Montags und mittwochs von 13 bis 18 Uhr ist die Werkstatt im Hinterhof des Külzhauses geöffnet. Lukas Krieg, der nicht nur gelernter Zweiradmechaniker sondern auch staatlich geprüfter Erzieher ist, gibt Tipps und Hilfen. Sein Knowhow, das richtige Werkzeug und jede Menge Einzelteile machen knifflige Reparaturarbeiten sogar für 15- bis 18-Jährige möglich. „Auch für technisch Versierte bietet manch kaputtes Fahrrad noch genug Aufgaben: Eine defekte Nabenschaltung mit 90 Einzelschaltungen zum Beispiel“, sagt Krieg. Aber auch Siebenjährige im Demmler-Kinderheim, das er regelmäßig besucht, kann Krieg problemlos dazu motivieren, selbst einen Reifen am Rad zu flicken.

Doch nicht nur mit Kindern und Jugendlichen, auch mit Straffälligen arbeitet Lukas Krieg in der Fahrradwerkstatt. „Holzbock“ heißt der Motivationskurs, den das Gericht als Auflage für junge Täter verfügt.

Die Fahrradleichen auf dem Marienplatz würde Lukas Krieg gerne gemeinsam mit diesen Jugendlichen abholen und aufarbeiten. Denn dabei würden sie Wichtiges lernen über Ordnung, Sicherheit und Regeln in einer Stadt, würden etwas Nützliches für die Gemeinschaft tun und erfahren, wie viel Mühe und Arbeit es kostet, „aufzuräumen“, was andere achtlos stehen lassen.
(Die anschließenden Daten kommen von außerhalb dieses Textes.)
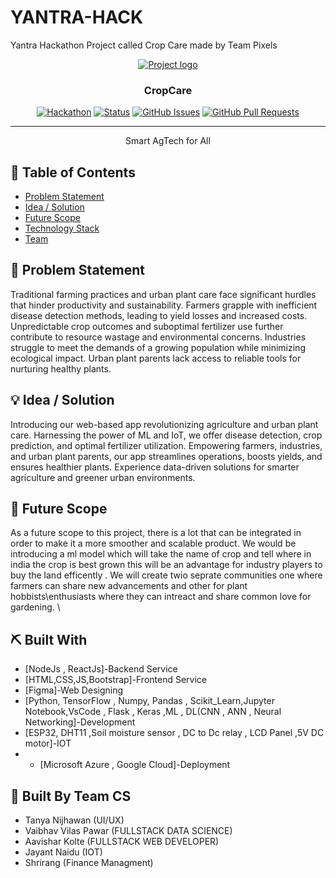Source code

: # YANTRA-HACK
Yantra Hackathon Project called Crop Care made by Team Pixels
<p align="center">
  <a href="" rel="noopener">
 <img src="https://i.imgur.com/AZ2iWek.png" alt="Project logo"></a>
</p>
<h3 align="center">CropCare</h3>

<div align="center">

  [![Hackathon](https://img.shields.io/badge/hackathon-name-orange.svg)](http://leaninhacks.devfolio.co) 
  [![Status](https://img.shields.io/badge/status-active-success.svg)]() 
  [![GitHub Issues](https://img.shields.io/github/issues/kylelobo/The-Documentation-Compendium.svg)](https://github.com/TanyaNijhawan2004/EmpowHER/issues)
  [![GitHub Pull Requests](https://img.shields.io/github/issues-pr/kylelobo/The-Documentation-Compendium.svg)](https://github.com/TanyaNijhawan2004/EmpowHER/pulls)


</div>

---

<p align="center"> Smart AgTech for All
    <br> 
</p>

## 📝 Table of Contents
- [Problem Statement](#problem_statement)
- [Idea / Solution](#idea)
- [Future Scope](#future_scope)
- [Technology Stack](#tech_stack)
- [Team](#acknowledgments)

## 🧐 Problem Statement <a name = "problem_statement"></a>
Traditional farming practices and urban plant care face significant hurdles that hinder productivity and sustainability. Farmers grapple with inefficient disease detection methods, leading to yield losses and increased costs. Unpredictable crop outcomes and suboptimal fertilizer use further contribute to resource wastage and environmental concerns. Industries struggle to meet the demands of a growing population while minimizing ecological impact. Urban plant parents lack access to reliable tools for nurturing healthy plants.

## 💡 Idea / Solution <a name = "idea"></a>
Introducing our web-based app revolutionizing agriculture and urban plant care. Harnessing the power of ML and IoT, we offer disease detection, crop prediction, and optimal fertilizer utilization. Empowering farmers, industries, and urban plant parents, our app streamlines operations, boosts yields, and ensures healthier plants. Experience data-driven solutions for smarter agriculture and greener urban environments.

## 🚀 Future Scope <a name = "future_scope"></a>
As a future scope to this project, there is a lot that can be integrated in order to make it a more smoother and scalable product. We would be introducing a ml model which will take the name of crop and tell where in india the crop is best grown this will be an advantage for industry players to buy the land efficently .
We will create twio seprate communities one where farmers can share new advancements and other for plant hobbists\enthusiasts where they can intreact and share common love for gardening. \


## ⛏️ Built With <a name = "tech_stack"></a>
- [NodeJs , ReactJs]-Backend Service
- [HTML,CSS,JS,Bootstrap]-Frontend Service
- [Figma]-Web Designing
- [Python, TensorFlow , Numpy, Pandas , Scikit_Learn,Jupyter Notebook,VsCode , Flask , Keras ,ML , DL(CNN , ANN , Neural Networking]-Development
- [ESP32, DHT11 ,Soil moisture sensor , DC to Dc relay , LCD Panel ,5V DC motor]-IOT
- - [Microsoft Azure , Google Cloud]-Deployment


## 🎉 Built By Team CS <a name = "acknowledgments"></a>
- Tanya Nijhawan (UI/UX)
- Vaibhav Vilas Pawar (FULLSTACK DATA SCIENCE)
- Aavishar Kolte (FULLSTACK WEB DEVELOPER)
- Jayant Naidu (IOT)
- Shrirang (Finance Managment)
Etwas 450 Jugendliche besuchten die Fahrradwerkstatt im Külzhaus im vergangenen Jahr, rechnet Matthias Dresow vor. Er ist stolz auf diese Bilanz. Gemeinsam mit Lukas Krieg ist er sicher: Die verlassenen Räder vom Marienplatz wären eine neue gute Gelegenheit, den guten Ruf der kleinen Selbsthilfe-Werkstatt noch weiter zu verbessern.